Query on Sparse lookup

dsscholar · Post by **dsscholar** » Tue Jun 14, 2011 1:01 pm

a)
My input link is having 100 million records and reference link is having 50 millions records.So i thought to use sparse lookup as the data is very large and in-memory lookup will result in slow performance.All the key columns are indexed. I chose sparse lookup in the ref stage. And in the lookup stage i couldnt match the key columns from both the links. Just i am able to drag columns to output link.

inputlink.keycolumn1 = reflink.keycolumn1 ( unable to do)

We normally drag the column from input link to be matched with key column in ref link. but i am unable to do it. How does the matching happens in sparse lookup then?

b) For the volume of records mentioned above for i/p and ref,if i go for join or merge stage, which will be better in performance

Join do sort on both the links. So merge stage is better? Please clarify on this.

Thanks in Advance

jwiles · Post by **jwiles** » Tue Jun 14, 2011 1:12 pm

A sparse lookup for 100 million records will be very slow. Usually you will use a sparse lookup when the input volume is much, much SMALLER than the reference volume.

A join or merge is recommended for these volumes. Your key column names must match on both input links, and your data should be partitioned and sorted prior to the join or merge.

Performance for merge and join will typically be roughly equal.
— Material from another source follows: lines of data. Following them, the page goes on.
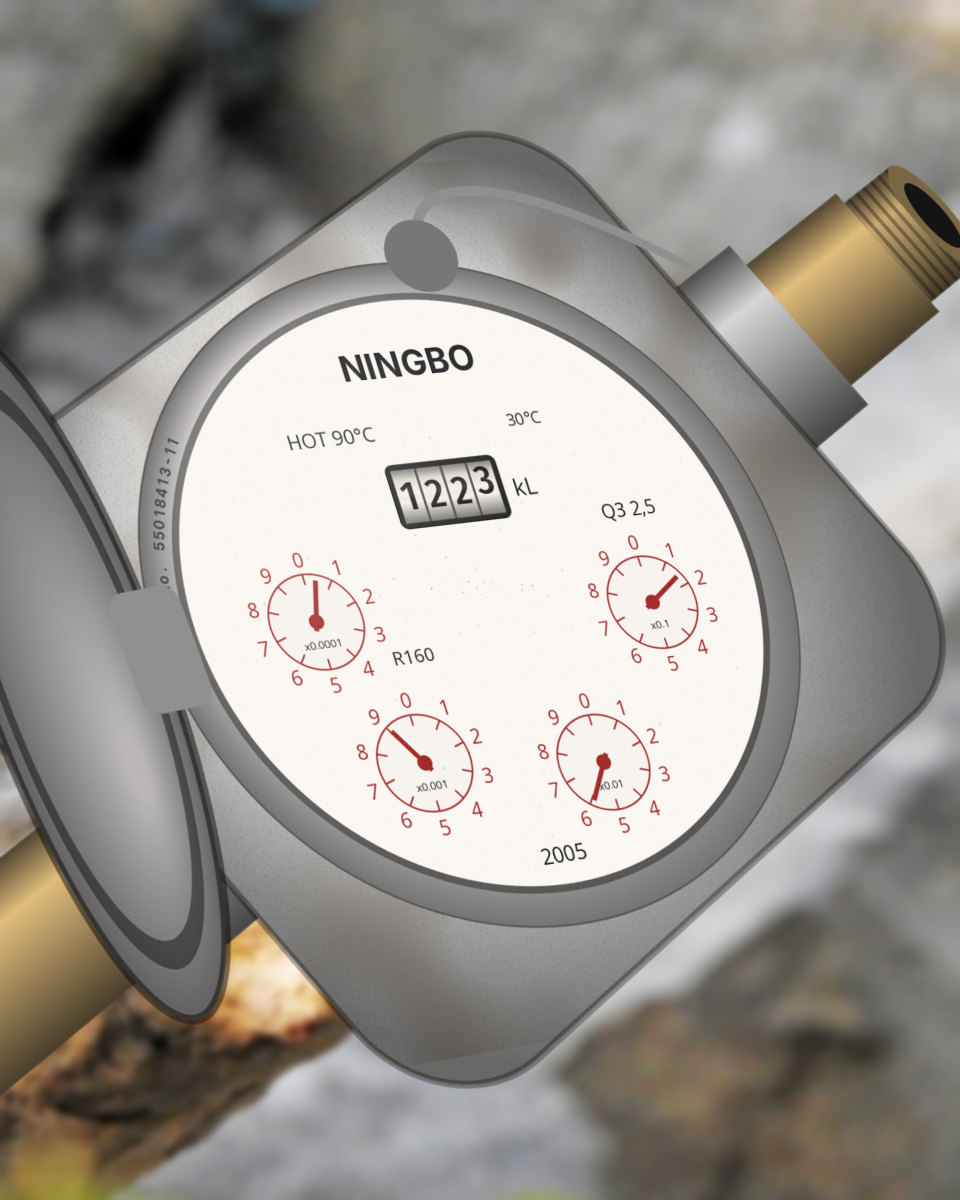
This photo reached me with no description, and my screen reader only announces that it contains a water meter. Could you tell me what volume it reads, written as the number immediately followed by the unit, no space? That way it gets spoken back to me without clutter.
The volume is 1223.1590kL
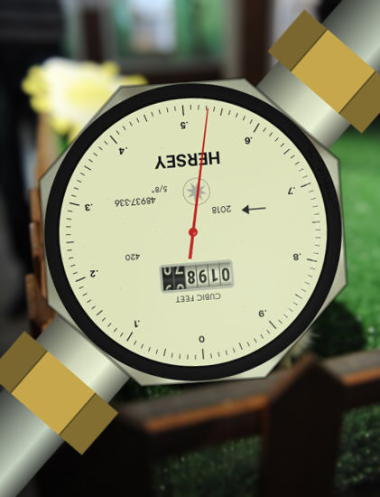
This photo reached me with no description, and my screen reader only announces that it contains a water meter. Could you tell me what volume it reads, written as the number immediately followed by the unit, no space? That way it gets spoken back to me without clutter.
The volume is 19869.53ft³
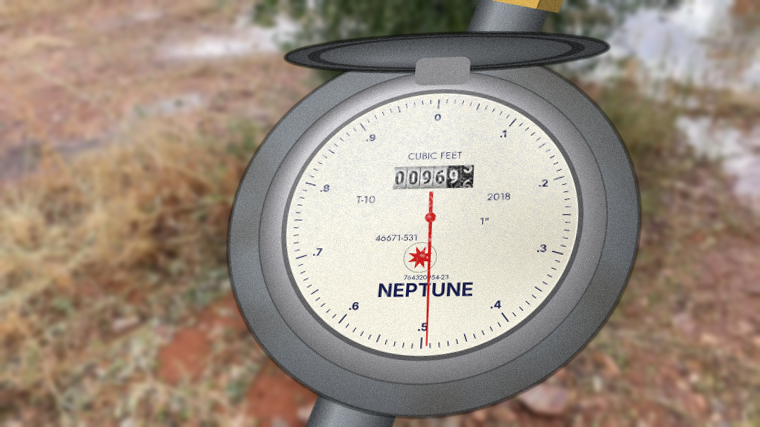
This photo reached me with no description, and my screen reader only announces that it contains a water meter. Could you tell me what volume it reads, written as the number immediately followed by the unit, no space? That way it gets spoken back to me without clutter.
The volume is 9695.49ft³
Read the documentation for both stages to understand the difference in operation, as well as searching the forum here for discussion on both.

Regards,

singhald · Post by **singhald** » Tue Jun 14, 2011 11:59 pm

in sparse lookup , you dont need to drag a key from input to reference link, just you need to have same cloumn name in both input links .
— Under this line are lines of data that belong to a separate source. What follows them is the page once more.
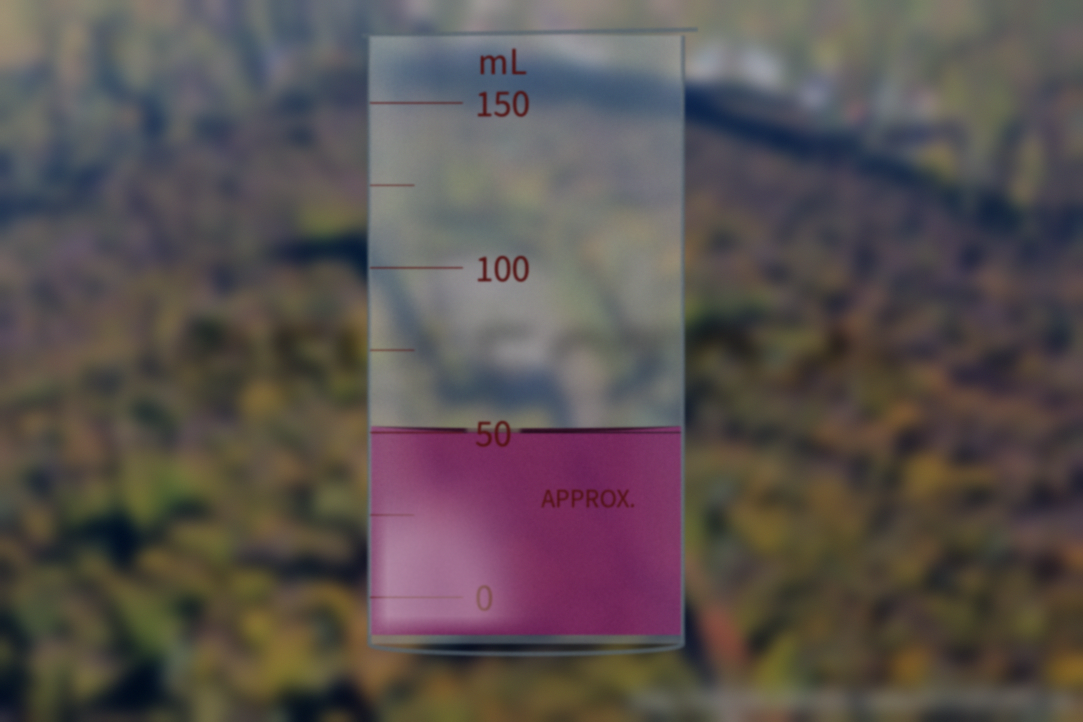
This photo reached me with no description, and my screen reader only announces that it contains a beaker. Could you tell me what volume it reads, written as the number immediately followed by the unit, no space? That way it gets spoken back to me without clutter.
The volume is 50mL
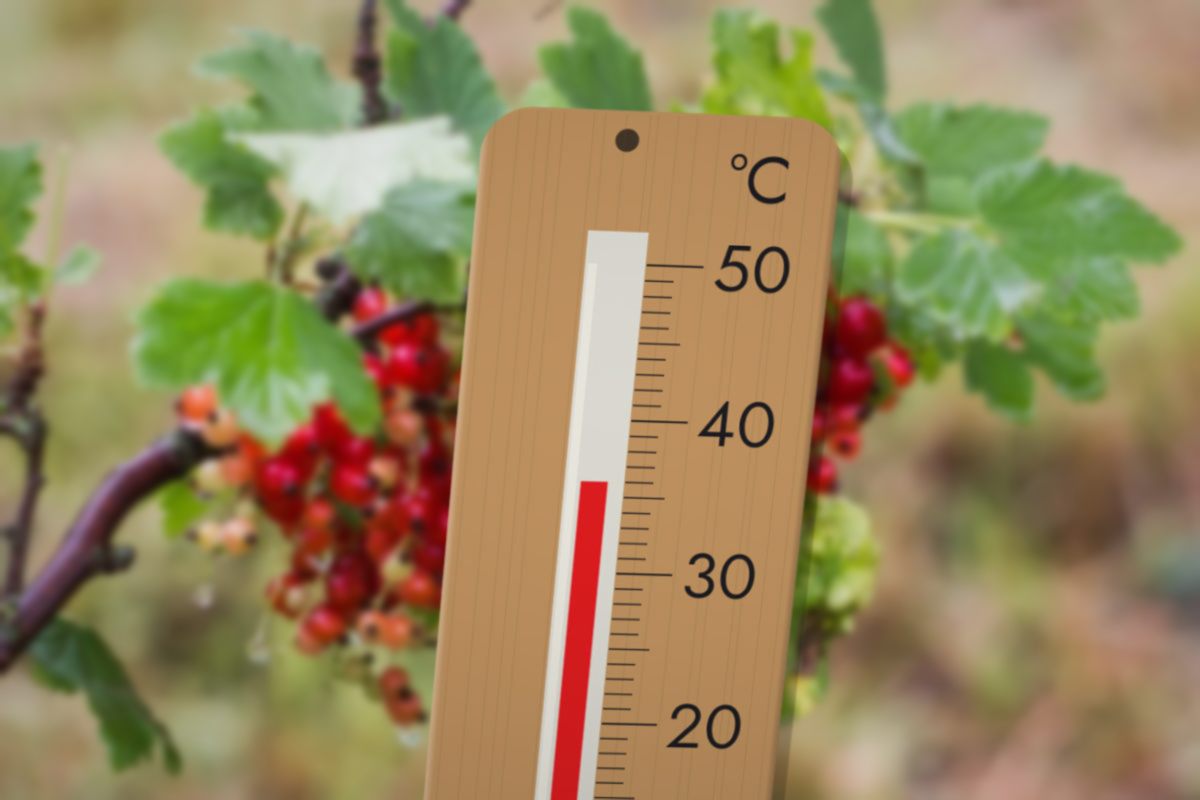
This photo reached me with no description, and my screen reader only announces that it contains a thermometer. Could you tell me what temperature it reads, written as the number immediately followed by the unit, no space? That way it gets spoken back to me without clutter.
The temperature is 36°C
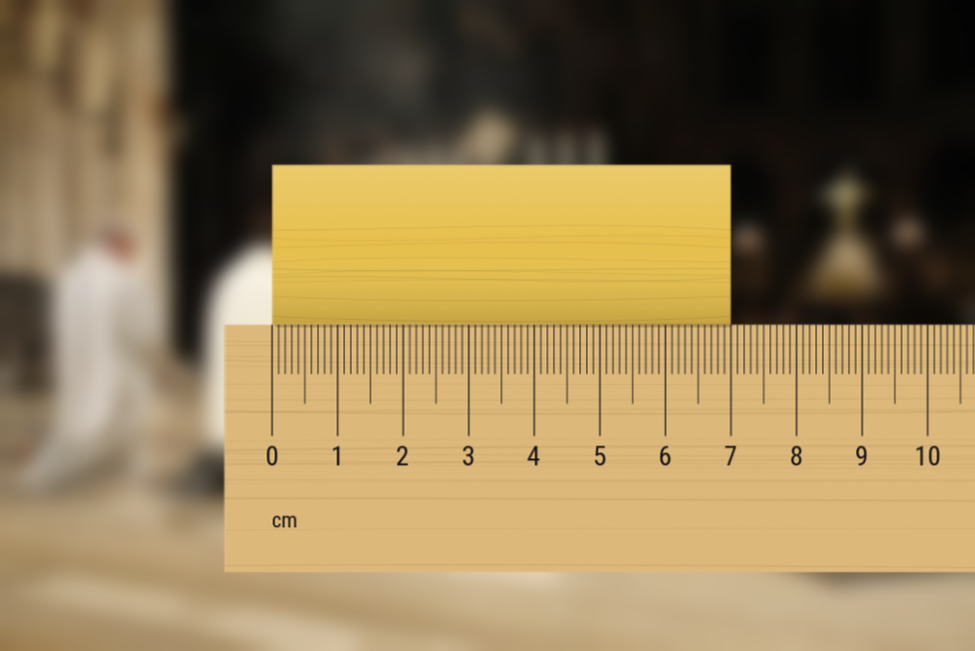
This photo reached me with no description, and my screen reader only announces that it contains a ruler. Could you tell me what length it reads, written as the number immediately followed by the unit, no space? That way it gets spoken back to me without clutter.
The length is 7cm
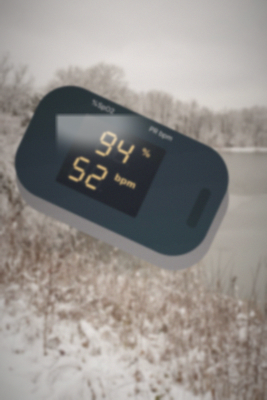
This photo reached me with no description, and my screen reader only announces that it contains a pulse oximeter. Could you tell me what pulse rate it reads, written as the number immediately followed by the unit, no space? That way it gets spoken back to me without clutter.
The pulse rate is 52bpm
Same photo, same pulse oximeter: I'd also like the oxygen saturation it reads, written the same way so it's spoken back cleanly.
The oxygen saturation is 94%
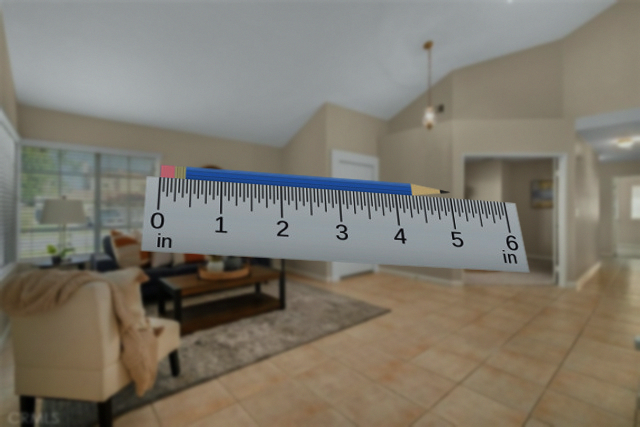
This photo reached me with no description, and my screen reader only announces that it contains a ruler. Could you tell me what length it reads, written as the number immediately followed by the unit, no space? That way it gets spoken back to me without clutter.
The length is 5in
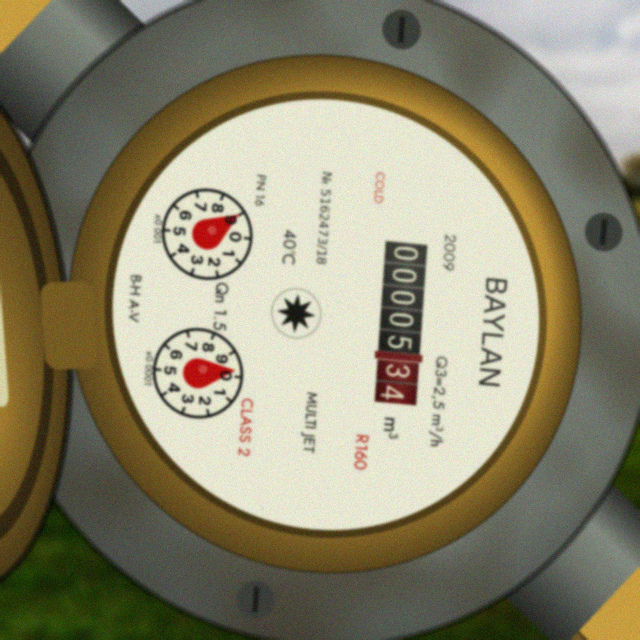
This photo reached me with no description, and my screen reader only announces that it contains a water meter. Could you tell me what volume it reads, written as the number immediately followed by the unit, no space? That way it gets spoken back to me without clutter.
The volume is 5.3389m³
dsscholar · Post by **dsscholar** » Wed Jun 15, 2011 12:03 pm

Thanks Singhald.

James,

Join stage itself will sort both the input and reference links and hash partitioning will be done when we give auto itself. As sorting is done on both the tables, it will take much time. So merge stage will be better in this case i think. What say you ?

Thanks in advance

jwiles · Post by **jwiles** » Wed Jun 15, 2011 2:57 pm

What say I? Merge has the same requirement for sort and partitioning as does Join. Lookup is the only one which does not require a sort.

FYI...Join is not performing the sort and partition. The engine is inserting a sort operator and partition operator when the job is run to meet the requirements of your join (or merge), so long as Sort Insertion Partition Insertion have not been disabled.
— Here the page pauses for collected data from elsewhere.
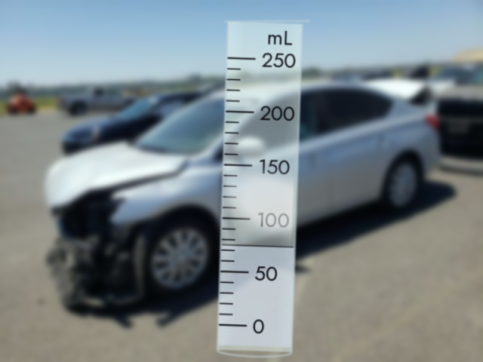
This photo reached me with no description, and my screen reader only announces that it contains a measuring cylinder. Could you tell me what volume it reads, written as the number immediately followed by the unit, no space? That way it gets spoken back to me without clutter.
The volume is 75mL
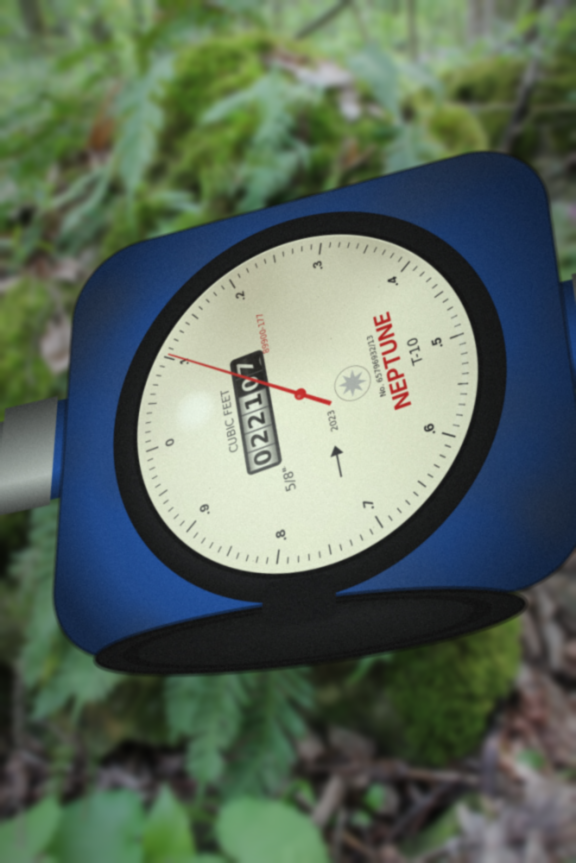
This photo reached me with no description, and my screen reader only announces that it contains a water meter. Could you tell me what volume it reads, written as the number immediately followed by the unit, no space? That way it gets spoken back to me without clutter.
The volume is 22107.10ft³
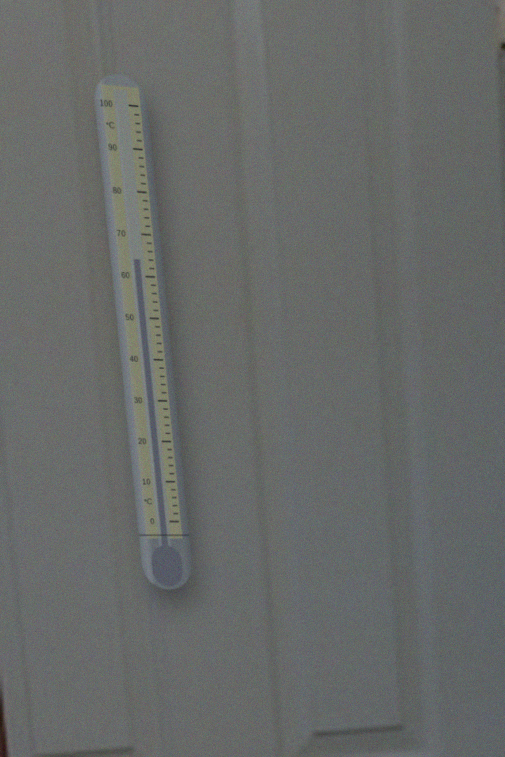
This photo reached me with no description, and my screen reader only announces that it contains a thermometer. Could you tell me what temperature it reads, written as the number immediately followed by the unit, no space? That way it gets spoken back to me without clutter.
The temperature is 64°C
You have a large amount of data, it is going to take time to process it no matter what you do. You can work to optimize sorting by adjusting memory usage to larger values (default is 20MB, you can try 200 instead) either within the sort stage or an environment variable (APT_TSORT_STRESS_BLOCKSIZE IIRC).

Regarding your reference data and lookup: Why do you think an in-memory lookup will "result in slow performance"? If your 50 million rows are small enough, they should fit in memory. The time will be spent loading the data (which will happen no matter which join method you are using).

Regards,

dsscholar · Post by **dsscholar** » Fri Jun 17, 2011 12:52 am

How to increase the sorting memory to 200MB. You mean the buffer size shown in advanced tab? And another question, is it possible to get max(date column) in aggregator stage. I have issue with that.

priyadarshikunal · Post by **priyadarshikunal** » Fri Jun 17, 2011 8:06 am

Check the option's sub property i.e. restrict sort memory or something like that. the other option suggested is changing the environment variable.

The second question should have been in a seperate post. However to give a start, use preserve type option in column for calculation sub-property.